Costco (NASDAQ: COST) has been a favorite stock among many investors for years, but over the past 12 months, the wholesale retailer’s shares have declined 10%. Part of the reason for the drop may be fueled by investors reallocating their money to more high-growth areas of the market, such as artificial intelligence stocks, while others are worried about Costco’s slipping renewal rates.

What’s happening with Costco stock right now, and is the latest share price pullback a good buying opportunity? Here’s what you should know.

A Costco warehouse.
Image source: Getty Images.

Some investors have been concerned lately that Costco’s growth hasn’t been as impressive as in the past, and the company’s (still fantastic) renewal rates for some members are slowing down more than they have traditionally.

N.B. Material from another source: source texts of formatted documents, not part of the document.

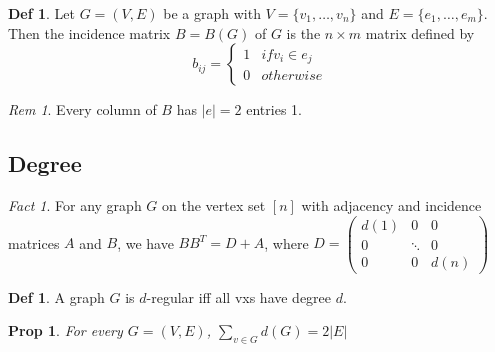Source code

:\documentclass[11pt, fleqn, a4paper, landscape]{article}
\theoremstyle{plain} %
\newtheorem{pro}[thm]{Prop}
\theoremstyle{remark} %
\newtheorem{rem}[thm]{Rem}
\newtheorem{nota}[thm]{Not}
\newtheorem{fact}{Fact}
\theoremstyle{definition} %
\newtheorem{defi}[thm]{Def}
\begin{document}
\begin{multicols}{5}
\begin{defi}
Let $G = (V,E)$ be a graph with $V = \{v_1, \dots , v_n\}$ and $E = \{e_1, \dots , e_m\}$. Then the incidence matrix $B = B(G)$ of $G$ is the $n\times m$ matrix defined by \[b_{ij}=\begin{cases}1 & if v_i\in e_j\\ 0 & otherwise\end{cases}\]
\end{defi}
\addtocounter{thm}{1}
\begin{rem}
Every column of $B$ has $|e| = 2$ entries 1.
\end{rem}

\subsection{Degree}

\addtocounter{thm}{1}
\addtocounter{thm}{1} 
\addtocounter{thm}{1}
\begin{fact}
For any graph $G$ on the vertex set $[n]$ with adjacency and incidence matrices $A$ and $B$, we have $BB^T = D + A$, where
$D=
\begin{pmatrix}
d(1) & 0 & 0  \\
0 & \ddots & 0  \\
0 & 0 & d(n)  
\end{pmatrix}
$  
\end{fact}

\addtocounter{thm}{1}

\begin{defi}
A graph $G$ is $d$-regular iff all vxs have degree $d$.
\end{defi}
\addtocounter{thm}{1}
\begin{pro}
For every $G = (V,E)$, $\sum_{v\in G}d(G)=2|E|$
\end{pro}


\end{multicols}
\end{document}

For example, one analyst at Roth Capital recently stated that Costco’s membership sign-ups in the most recent quarter were only 400,000, compared to a typical membership sign-up of 1 million.

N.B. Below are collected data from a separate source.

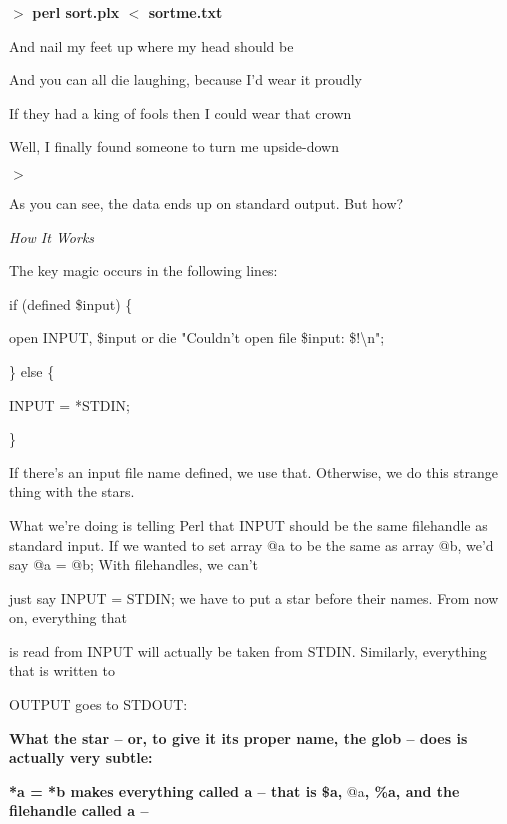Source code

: \documentclass[a4paper,11pt]{book}
\begin{document}
\noindent $>$ \textbf{perl sort.plx $<$ sortme.txt}

\noindent And nail my feet up where my head should be

\noindent And you can all die laughing, because I'd wear it proudly

\noindent If they had a king of fools then I could wear that crown

\noindent Well, I finally found someone to turn me upside-down

\noindent $>$

\noindent 

\noindent As you can see, the data ends up on standard output. But how?

\noindent 

\noindent \textit{How It Works}

\noindent The key magic occurs in the following lines:

\noindent 

\noindent if (defined \$input) \{

\noindent open INPUT, \$input or die "Couldn't open file \$input: \$!\textbackslash n";

\noindent \} else \{

\noindent *INPUT = *STDIN;

\noindent \}

\noindent 

\noindent If there's an  input file name defined,  we  use  that.  Otherwise,  we  do  this strange  thing  with  the  stars.

\noindent What we're  doing is telling Perl  that  INPUT should  be  the  same  filehandle  as  standard  input.  If  we wanted to  set array @a to  be the  same  as  array  @b,  we'd  say  @a = @b; With  filehandles,  we  can't

\noindent just say INPUT = STDIN; we  have  to  put  a  star  before  their  names.  From  now  on,  everything  that

\noindent is  read from INPUT will actually  be  taken  from  STDIN.  Similarly,  everything  that  is  written  to

\noindent OUTPUT goes to STDOUT:

\noindent 

\noindent 

\noindent \textbf{What the star -- or, to give it its proper name, the glob -- does is actually very subtle:}

\noindent \textbf{*a = *b makes everything called a --  that is \$a, }@a\textbf{, \%a, and the filehandle called a --}
\end{document}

Costco’s management said on the first quarter earnings call that while membership sign-ups were lower, this was largely due to younger Costco shoppers who sign up for memberships online and tend to renew at a slower pace. That could persist for a few more quarters, according to Chief Financial Officer Gary Millerchip:

“Our goal is to continue to improve renewal rates by improving engagement with members who signed up digitally. Although for the reasons previously shared, we may still see a slight decline in the overall renewal rate over the next few quarters.”

It’s worth noting a few key facts from Costco’s first quarter as a reminder of just how strong the company’s performance was, despite the stock’s underperformance. Here are some of the highlights:

  • Costco reported earnings per share of $4.50, outpacing Wall Street’s consensus estimate of $4.27.

  • Revenue increased 8% to $67.3 billion, also beating the analyst’s consensus estimate of $67.1 billion.

  • Comparable sales increased 5.9% in the U.S. and 6.4% overall.

  • Costco’s Black Friday sales set a record of over $250 million in non-food orders.